Considering the above code, if I print the contents of result[count] it prints smiley symbols. I tried like below,but of no use.

result[count]=(char)k;

Can anyone help me?

I am percepting that malloc(100*sizeof(char)) will create 100 blocks each of size of character contiguously. Please correct me if I am wrong?

Answer 1

I'll disregard all the fluff about arrays and malloc as it is irrelevant to the problem you describe. You seem to essentially be asking "What will this code print:"

char c = 5; 
printf("%c", c);

It will print the symbol 5 in your symbol table, most likely a non-printable character. When encountering non-printable characters, some implementations choose to print non-standard symbols, such as smileys.

If you want to print the number 5, you have to use a character literal:

char c = '5';
printf("%c", c);

or alternatively use poor style with "magic numbers":

char c = 53;   // don't write code like this
printf("%c", c);

Answer 2

It is a problem of character representation. Let's begin by the opposite first. A char can be promoted to an int , but if you do you get the representation of the character (its code ). Assuming you use ASCII:

char c = '5';
int i = c; // i is now 0x35 or 53 ASCII code for '5'

Your example is the opposite, 5 can be represented by a char, so result[count] = k is defined (even if you should have got a warning for possible truncation), but ASCII char for code 5 is control code ENQ and will be printed as ♣ on a windows system using code page 850 or 437.
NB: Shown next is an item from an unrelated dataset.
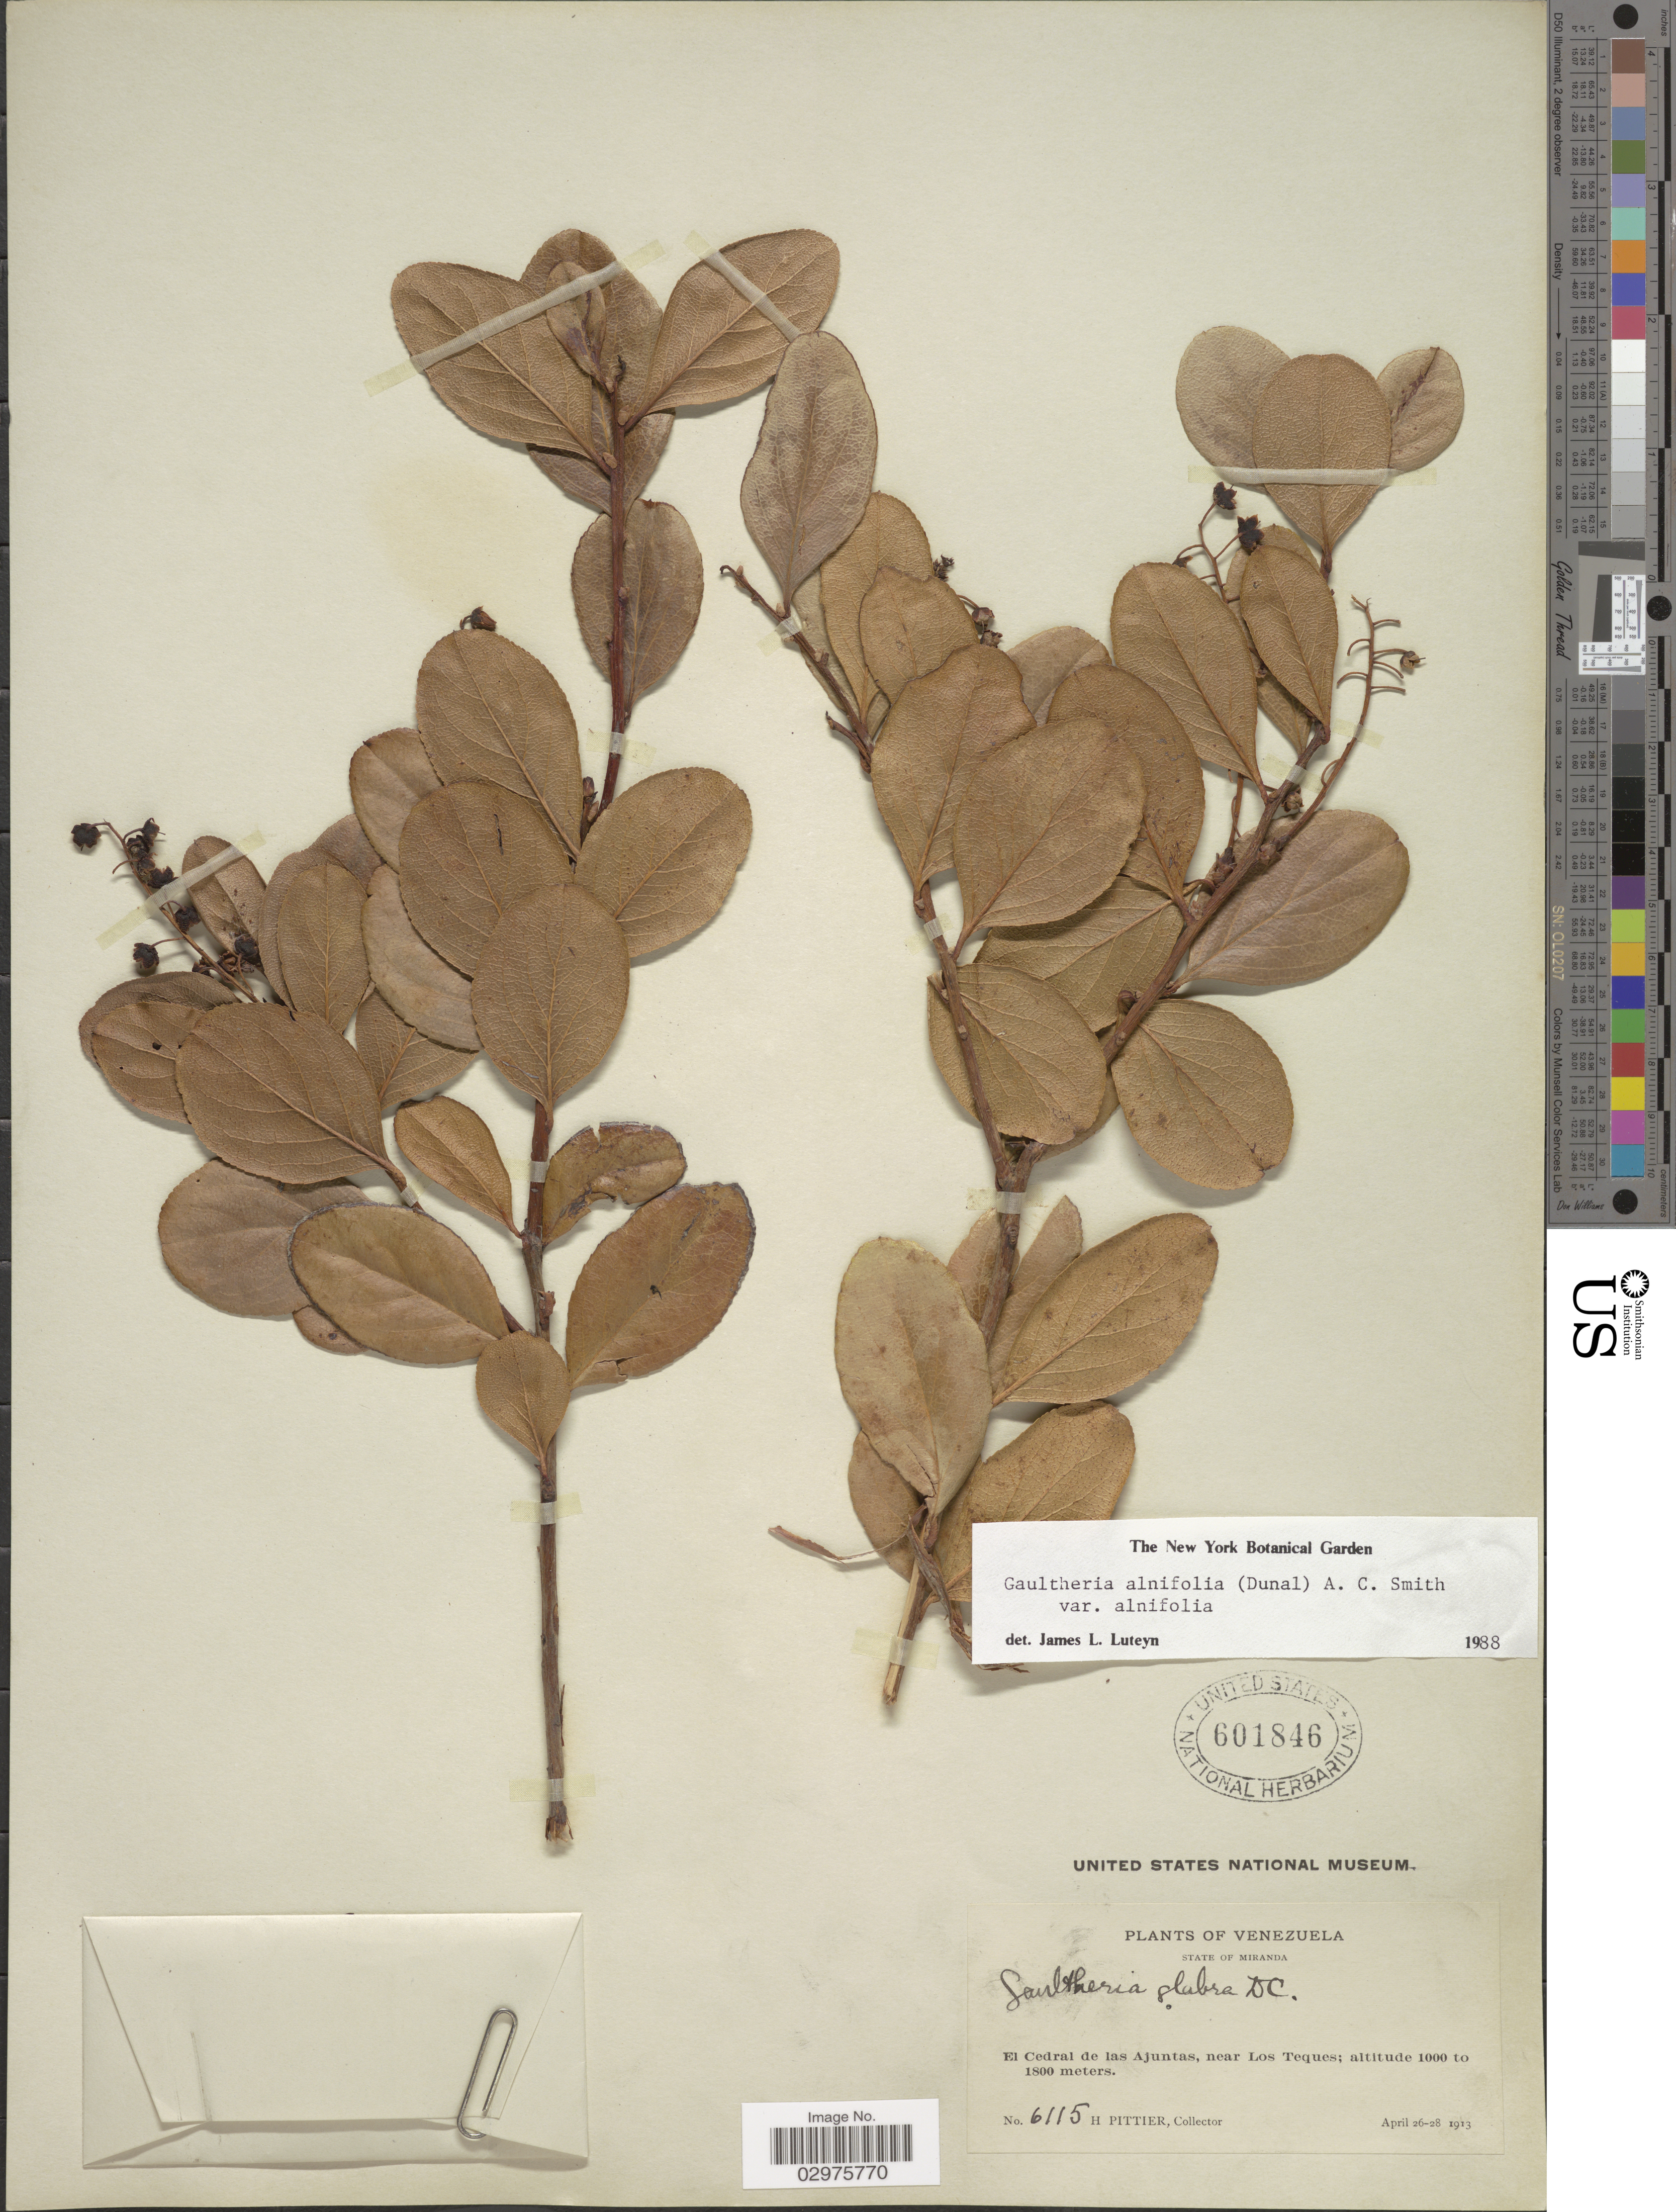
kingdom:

A half portable (not specified, but is known to work on all common architectures) way to do the conversion (int) 5 -> (char) '5' is to remember that code '0' to '9' are consecutive (as are 'A' to 'Z' and 'a to 'z'), so I think that what you want is:

result[count] = '0' + k;

Answer 3

First, let's clean up your code a bit:

int k=5;
char* result = malloc(100);
result[count] = k;

sizeof(char) is always equal to 1 under any platform and you don't need to cast the return of malloc() in C.

This said, as long as your count variable contains a value between 0 and 99, you're not doing anything wrong. If you want to print the actual character '5', then you have to assign the ASCII value of that character (53), not just the number 5. Also, remember that if that array of chars has to be interpreted as a string, you need to terminate it with '\\0':

int k=5, i;
char* result = malloc(100);
for (i=0; i<98; i++) {
    result[i] = ' ';
}
result[98] = 53;
result[99] = '\0';
printf("%s\n", result);

Answer 4

The elements in the array you're trying to allocate are all the size of a char, 1 byte. An int is 4 bytes thus your issues. If you want to store ints in an array you could do:

int result[100];

Followed by storing the value, but honestly from the way your questioned is posed I don't know if that's actually what you're trying to do. Try rephrasing the post with what you're trying to accomplish.

Are you trying to store 5 as a character?